EXCERPT —
=== Begin Enclosure ===
Anonymous Global Cosmetic Manufacturer Cuts Line Stops 90% and Saves $100K Annually

90% (2,500 → ~250 per shift)Line stop reduction
$100,000Annual savings

The Challenge

In the highly competitive global cosmetics industry — where a handful of multinationals control nearly half of worldwide output — production efficiency is a survival imperative, not a differentiator. When a leading cosmetics manufacturer brought a new line online at its Dallas plant (one of 29 total lines), it expected throughput of 100–120 containers per minute for mascaras and lip glosses. Instead, the line logged over 2,500 starts and stops per 12-hour shift. Without any manufacturing intelligence infrastructure for root-cause analysis, plant management had no systematic way to identify where or why stoppages were occurring — leaving significant capacity and cost on the table.
=== End Enclosure ===
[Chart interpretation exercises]
=== Begin Enclosure ===
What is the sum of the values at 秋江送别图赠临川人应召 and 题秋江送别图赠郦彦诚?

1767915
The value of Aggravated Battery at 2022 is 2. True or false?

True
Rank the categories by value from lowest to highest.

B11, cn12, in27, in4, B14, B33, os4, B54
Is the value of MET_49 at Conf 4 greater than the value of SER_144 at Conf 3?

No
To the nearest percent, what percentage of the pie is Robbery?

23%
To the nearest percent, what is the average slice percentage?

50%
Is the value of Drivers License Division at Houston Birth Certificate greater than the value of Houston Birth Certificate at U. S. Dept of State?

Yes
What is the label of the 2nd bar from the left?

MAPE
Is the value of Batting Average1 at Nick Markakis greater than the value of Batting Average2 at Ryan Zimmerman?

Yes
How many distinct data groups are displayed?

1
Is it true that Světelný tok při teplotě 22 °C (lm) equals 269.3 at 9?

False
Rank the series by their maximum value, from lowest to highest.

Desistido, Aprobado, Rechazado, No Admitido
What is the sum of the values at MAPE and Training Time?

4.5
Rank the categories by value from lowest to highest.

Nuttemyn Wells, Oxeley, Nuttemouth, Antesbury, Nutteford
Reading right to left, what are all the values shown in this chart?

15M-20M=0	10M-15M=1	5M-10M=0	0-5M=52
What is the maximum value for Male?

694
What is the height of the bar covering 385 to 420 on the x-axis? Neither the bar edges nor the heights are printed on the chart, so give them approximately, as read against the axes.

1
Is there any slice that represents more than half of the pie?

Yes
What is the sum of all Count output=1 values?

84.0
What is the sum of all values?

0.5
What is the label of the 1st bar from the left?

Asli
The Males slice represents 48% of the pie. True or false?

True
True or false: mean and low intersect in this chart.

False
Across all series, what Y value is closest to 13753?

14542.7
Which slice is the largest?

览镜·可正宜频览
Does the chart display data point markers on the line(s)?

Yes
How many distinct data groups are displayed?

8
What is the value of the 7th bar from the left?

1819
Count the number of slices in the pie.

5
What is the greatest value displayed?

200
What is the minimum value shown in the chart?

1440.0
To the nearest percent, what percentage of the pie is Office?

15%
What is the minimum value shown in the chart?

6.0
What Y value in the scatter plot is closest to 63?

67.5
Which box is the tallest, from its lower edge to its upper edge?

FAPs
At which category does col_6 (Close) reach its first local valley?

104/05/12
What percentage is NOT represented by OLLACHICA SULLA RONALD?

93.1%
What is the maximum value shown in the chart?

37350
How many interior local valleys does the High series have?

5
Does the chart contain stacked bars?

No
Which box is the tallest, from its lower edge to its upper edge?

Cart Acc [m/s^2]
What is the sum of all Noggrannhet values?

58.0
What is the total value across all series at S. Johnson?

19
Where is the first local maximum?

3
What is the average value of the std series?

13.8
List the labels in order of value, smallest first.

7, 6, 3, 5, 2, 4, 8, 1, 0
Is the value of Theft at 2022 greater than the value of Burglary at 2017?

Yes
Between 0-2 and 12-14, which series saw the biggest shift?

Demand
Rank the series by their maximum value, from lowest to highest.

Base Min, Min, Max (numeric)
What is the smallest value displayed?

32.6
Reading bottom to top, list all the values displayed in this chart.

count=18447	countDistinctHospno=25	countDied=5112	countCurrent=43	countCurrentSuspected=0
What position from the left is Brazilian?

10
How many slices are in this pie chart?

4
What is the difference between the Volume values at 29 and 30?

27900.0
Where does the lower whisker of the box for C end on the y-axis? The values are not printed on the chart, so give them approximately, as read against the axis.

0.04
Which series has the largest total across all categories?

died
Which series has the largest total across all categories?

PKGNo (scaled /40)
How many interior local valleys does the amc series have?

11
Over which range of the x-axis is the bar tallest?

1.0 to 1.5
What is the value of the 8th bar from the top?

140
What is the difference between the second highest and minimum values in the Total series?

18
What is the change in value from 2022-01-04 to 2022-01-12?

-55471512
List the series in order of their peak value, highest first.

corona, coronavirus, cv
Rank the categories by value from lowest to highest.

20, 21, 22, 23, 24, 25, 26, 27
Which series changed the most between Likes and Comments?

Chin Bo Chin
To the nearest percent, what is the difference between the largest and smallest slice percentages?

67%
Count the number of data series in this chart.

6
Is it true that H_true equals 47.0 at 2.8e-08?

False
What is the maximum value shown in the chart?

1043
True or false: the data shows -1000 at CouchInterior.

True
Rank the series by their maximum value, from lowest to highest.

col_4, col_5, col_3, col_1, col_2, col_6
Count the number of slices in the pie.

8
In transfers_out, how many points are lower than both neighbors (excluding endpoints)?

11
=== End Enclosure ===
WHAT THE TASK REQUIRES —
Can you resume the case study on the cosmetic manufacturer's line stops, picking up right after its last sentence?

OUTPUT FOR THIS EXERCISE —
The Solution

Prime Controls, a Rockwell Automation Solution Partner for Control, Process and Information, deployed FactoryTalk Metrics software to instrument the new line end-to-end. The line runs on Allen-Bradley ControlLogix and CompactLogix programmable automation controllers (PACs), connected via EtherNet/IP. Previously, operators had to physically leave workstations to manually log downtime against barcodes — and short stoppages often went unattributed entirely. Prime Controls engineered custom logic to automatically assign every downtime event to a specific root fault. After installing FactoryTalk Metrics on a local server and migrating existing data to the FactoryTalk database, engineers analyzed the line in live production mode, calculated OEE for each work-cell station, and reconfigured buffer alarm thresholds on the labeler to eliminate unnecessary state switching. All performance data became accessible via standard web browser.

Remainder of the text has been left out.